I certainly wouldn't. And I don't see it as pointless theater. It requires deliberate action, and that's what's missing here.

polynomial 9/9/2025||
Serious question, how did the attacking site (npmjs.help) know the victim's 2fa? ie. How did they know what phone number to send the 2fa request to?
feross 9/9/2025||
It was a relay. The fake site forwarded actions to the real npm, so the legit 2FA challenge was triggered by npm and the victim entered the code into the phishing page. The attacker captured it and completed the session, then added an API token and pushed malware. Passkeys or FIDO2 would have failed here because the credential is bound to the real domain and will not sign for npmjs.help.
yawaramin 9/10/2025||
And by 'fail' we mean that passkeys would have successfully prevented the attack.
feross 9/10/2025||
Correct!
xx_ns 9/9/2025|||
It acted as a proxy for the real npm site, which was the one to send the request, intercepting the code when the user inserted it.
Berry141 9/14/2025||
[dead]
mediumsmart 9/9/2025|
Comes with the territory considering that npm is defacto the number one enshittification dependency by now. But no worries - this will scale beautifully.

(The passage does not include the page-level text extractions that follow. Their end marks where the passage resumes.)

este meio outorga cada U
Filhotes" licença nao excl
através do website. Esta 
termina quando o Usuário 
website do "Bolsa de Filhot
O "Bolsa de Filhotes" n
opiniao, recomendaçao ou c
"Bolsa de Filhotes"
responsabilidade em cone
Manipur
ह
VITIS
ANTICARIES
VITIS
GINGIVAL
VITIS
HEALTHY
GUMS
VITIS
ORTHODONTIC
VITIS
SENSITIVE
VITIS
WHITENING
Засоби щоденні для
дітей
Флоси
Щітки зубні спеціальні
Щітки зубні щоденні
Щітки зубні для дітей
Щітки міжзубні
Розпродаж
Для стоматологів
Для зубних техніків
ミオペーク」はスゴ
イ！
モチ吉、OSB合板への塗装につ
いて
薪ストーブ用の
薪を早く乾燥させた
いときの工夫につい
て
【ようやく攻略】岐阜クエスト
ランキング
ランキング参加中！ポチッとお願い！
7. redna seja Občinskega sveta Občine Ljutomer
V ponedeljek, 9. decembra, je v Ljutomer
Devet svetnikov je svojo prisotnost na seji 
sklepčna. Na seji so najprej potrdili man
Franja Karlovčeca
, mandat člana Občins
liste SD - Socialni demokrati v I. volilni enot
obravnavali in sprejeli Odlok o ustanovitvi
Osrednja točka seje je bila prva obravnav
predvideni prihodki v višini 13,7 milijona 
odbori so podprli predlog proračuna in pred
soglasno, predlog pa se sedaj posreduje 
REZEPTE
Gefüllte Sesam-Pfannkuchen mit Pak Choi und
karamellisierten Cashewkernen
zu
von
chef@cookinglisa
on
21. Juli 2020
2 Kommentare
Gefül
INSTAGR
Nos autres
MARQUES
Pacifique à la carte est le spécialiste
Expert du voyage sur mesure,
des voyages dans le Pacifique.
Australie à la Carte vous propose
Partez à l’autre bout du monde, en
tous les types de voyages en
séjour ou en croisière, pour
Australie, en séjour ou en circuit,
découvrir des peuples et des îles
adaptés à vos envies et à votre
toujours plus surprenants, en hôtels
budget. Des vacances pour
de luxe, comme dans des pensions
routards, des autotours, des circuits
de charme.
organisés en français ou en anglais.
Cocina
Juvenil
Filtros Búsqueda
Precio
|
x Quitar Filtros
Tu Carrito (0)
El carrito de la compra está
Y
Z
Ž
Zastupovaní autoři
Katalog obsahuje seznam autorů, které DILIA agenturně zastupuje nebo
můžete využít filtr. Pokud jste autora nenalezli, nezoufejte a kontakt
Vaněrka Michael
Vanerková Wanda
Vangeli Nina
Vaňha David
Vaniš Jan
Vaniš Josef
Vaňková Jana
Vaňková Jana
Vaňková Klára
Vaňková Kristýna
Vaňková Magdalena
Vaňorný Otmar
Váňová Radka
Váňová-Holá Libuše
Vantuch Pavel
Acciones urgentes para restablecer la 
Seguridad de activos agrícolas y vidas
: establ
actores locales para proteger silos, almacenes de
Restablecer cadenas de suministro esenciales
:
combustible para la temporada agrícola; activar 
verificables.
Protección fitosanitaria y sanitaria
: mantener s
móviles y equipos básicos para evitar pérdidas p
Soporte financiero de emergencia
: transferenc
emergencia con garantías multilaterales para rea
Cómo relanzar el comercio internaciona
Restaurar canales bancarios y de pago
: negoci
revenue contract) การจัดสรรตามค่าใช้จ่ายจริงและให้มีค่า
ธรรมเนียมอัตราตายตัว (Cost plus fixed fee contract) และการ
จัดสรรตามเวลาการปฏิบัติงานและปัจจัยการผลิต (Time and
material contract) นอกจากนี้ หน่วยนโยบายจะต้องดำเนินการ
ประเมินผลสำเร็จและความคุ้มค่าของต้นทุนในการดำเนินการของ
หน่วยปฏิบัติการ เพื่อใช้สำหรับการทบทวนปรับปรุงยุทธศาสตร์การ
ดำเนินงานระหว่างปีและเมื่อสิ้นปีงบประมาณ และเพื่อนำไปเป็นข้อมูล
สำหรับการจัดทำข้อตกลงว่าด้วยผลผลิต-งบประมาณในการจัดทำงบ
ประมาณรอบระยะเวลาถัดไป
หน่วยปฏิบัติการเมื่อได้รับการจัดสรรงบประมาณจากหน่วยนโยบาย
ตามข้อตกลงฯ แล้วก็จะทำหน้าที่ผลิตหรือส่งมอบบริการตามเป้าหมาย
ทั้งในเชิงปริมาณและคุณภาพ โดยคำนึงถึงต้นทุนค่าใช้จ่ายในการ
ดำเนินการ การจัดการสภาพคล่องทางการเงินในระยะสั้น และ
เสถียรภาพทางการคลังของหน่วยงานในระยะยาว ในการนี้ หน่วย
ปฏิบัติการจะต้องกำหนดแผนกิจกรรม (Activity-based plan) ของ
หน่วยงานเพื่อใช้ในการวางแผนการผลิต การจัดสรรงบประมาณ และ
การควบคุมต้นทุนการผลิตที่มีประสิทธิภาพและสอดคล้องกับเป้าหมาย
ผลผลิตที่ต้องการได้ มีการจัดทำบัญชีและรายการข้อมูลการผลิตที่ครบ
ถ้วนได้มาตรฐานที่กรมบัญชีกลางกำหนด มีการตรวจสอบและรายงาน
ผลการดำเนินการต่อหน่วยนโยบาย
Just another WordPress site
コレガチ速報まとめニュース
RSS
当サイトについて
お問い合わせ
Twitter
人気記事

downvotes appreciated but also happy to see one or two urls that would prove me wrong

eviks 9/9/2025||
In the spirit of a substantive discussion could you likewise share a couple that would prove you right?
mediumsmart 9/9/2025||
First of all I have a theory that nothing can be proven but I can't prove it.

Second - an example for a javascript heavy npm utilizing tracking heavy / low content site has not much weight in proving me right - my view is an assumption - 2 examples of shitty tracking SEO AI garbage content blubber sites not using npm would substantially question my assumption... I am genuinely interested in the tech those sites would use instead.

eviks 9/9/2025||
If you have such a theory, how does it make sense to ask others to do the impossible and prove anything???
mediumsmart 9/9/2025||
thats a fortune cookie - please stay on topic :)
hiccuphippo 9/9/2025||
I think the downvotes are because enshittification is a different thing, intentionally done by the developers themselves.
mediumsmart 9/9/2025||
granted but the motivation is payment I think and that originates elsewhere.